DETALLES DEL PROBLEMA: Prosigue el ensayo sobre el creador y la necesidad de ser mirado, empezando justo después de su última oración.

FRAGMENTO DEL TEXTO:
==========

Luke

Luke nº 102 - Enero 2009
ISSN: 1578-8644
Luisa Balda

El creador

Todos necesitamos ser mirados. Con el paso de los años, la persona no necesita la protección de un niño, pero sí la mirada del otro, esa que confirma nuestra presencia.

El ansia de ser mirado, reconocido, entronca con la ambición de que nuestra existencia cobre una calidad que pudiéramos llamar sólida. Necesitamos ese otro que nos diga: existes.

Un apoyo que no precisan los montes ni los mares, ni tan siquiera parecen necesitarlo esos seres a los que llamamos inferiores.

Algunos comentan que el combustible del creador es la vocación y el puro reconocimiento. Bourdieu nos dice que “aunque los campos del arte y la ciencia tienen características diferentes, ambos se caracterizan por un lógica según la cual la competencia por cierta forma de capital simbólico (prestigio artístico o científico) prima sobre la búsqueda de beneficios económicos o privilegios políticos”.

El prestigio, esa necesidad de reconocimiento, puede parecernos un deseo bastardo, y no por ser innoble, sino por simbolizar una calidad inferior a otros valores morales.

El campo de comunicación del escritor, del pensador, del creador en general, podría reducirse al círculo de sus allegados, pero no es ese su fin: la inmediatez le desazona (como fruto que cae del árbol, no quiere que sus obras se pudran).

==========

EXTRACTOS DE DATOS:
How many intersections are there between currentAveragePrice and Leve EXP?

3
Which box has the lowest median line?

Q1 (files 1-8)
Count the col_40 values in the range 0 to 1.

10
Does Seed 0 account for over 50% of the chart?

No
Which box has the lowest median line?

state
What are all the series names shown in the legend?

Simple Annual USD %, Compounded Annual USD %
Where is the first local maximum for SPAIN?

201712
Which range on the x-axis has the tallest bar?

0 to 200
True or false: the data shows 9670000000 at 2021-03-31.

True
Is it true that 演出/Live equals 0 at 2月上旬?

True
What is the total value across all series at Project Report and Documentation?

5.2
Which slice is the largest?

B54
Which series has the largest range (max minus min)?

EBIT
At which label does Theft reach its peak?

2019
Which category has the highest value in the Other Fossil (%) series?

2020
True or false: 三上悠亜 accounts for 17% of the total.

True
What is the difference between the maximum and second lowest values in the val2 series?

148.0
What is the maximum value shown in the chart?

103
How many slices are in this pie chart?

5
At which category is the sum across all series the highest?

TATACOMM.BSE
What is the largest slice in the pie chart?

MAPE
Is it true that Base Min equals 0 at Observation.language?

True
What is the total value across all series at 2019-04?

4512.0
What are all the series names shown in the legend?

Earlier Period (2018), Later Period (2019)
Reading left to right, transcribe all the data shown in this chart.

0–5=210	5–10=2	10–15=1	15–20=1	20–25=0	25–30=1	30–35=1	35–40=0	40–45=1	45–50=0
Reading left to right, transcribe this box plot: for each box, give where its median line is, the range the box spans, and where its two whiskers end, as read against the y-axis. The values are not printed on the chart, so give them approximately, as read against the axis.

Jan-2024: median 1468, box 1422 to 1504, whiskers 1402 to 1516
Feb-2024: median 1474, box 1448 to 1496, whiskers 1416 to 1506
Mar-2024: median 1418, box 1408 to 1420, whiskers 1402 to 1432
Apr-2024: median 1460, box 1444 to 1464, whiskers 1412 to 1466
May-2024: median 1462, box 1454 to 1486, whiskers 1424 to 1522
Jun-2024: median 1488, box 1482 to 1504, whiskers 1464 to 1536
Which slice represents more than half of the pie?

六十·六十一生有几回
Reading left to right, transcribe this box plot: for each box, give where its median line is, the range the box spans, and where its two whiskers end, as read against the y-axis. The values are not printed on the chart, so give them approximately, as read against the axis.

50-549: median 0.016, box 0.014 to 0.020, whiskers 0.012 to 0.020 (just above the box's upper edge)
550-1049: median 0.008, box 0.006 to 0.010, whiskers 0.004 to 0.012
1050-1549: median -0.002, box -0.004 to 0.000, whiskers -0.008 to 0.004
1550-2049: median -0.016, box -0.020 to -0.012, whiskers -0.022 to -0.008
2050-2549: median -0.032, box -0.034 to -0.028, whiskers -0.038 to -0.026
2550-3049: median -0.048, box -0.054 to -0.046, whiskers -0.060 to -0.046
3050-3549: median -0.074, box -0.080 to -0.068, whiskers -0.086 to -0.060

==========

RESPUESTA:
Porque el creador autónomo –como el árbol que da frutos– pide el reconocimiento de sus obras, y no tanto una mirada dirigida a él mismo, a sus ramas o a su tronco. Pero si, una vez conseguido el reconocimiento, su obra se expande por canales comerciales, sus pretensiones a menudo se corrompen, y puede embargarle la sensación de que la persona es la reconocida –y pagada–, y no sus productos simbólicos.

Mientras que si el profundo deseo del creador autónomo es lograr comunicarse a través de sus ideas, de sus palabras, imágenes o notas, no le importarán los beneficios sociales ni económicos, ni el éxito personal. Sólo le mantendrá en pie su deseo de poder hablar a otros, lograr ser escuchado por otros sin perder una distancia que le protege.

Un deseo que se superpone a esa su íntima necesidad de poner en palabras u obras sus hallazgos, emociones o ideas.